Special commandos would be used in assassination missions targeting IS leaders, rescuing hostages and intelligence gathering. These troops would also be engaging in raids that amount to combat operations.

The Rudaw Kurdish news site reported Dec. 26 that joint Kurdish and US commandos stormed an IS court in the town of Riyadh east of Hawija, where they captured and killed a number of militants, including Hussein Umair Assafi, a commander of the radical group.

A similar operation in Hawija in October freed 70 hostages from a prison. In May, a US commando led a special operation that targeted IS financier Abu Sayyaf, who was killed in the firefight in a raid at al-Omar, in Syria.

A final priority for Harsin is training and equipping bomb squads within the Iraqi and Kurdish forces that would support the advance of ground forces. IS has heavily booby-trapped cities it occupied, such as Tikrit and Ramadi, slowing the advance of Iraqi forces and rendering it a perilous exercise.

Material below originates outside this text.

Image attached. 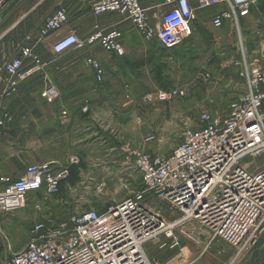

For Harsin, the "most dangerous kind" are bombs detonated by remote control, as IS militants wait in the vicinity for would-be victims. “They watch you and detonate the explosives once the bomb squad gets close. Creating and equipping anti-bombing squads with proper gear is thus a necessity,” Harsin said.

The fight against IS could be significantly improved and become more effective by adjusting the military approach, the experts believe. Introducing new measures could speed up the outcome, and possibly the settlement of the conflict.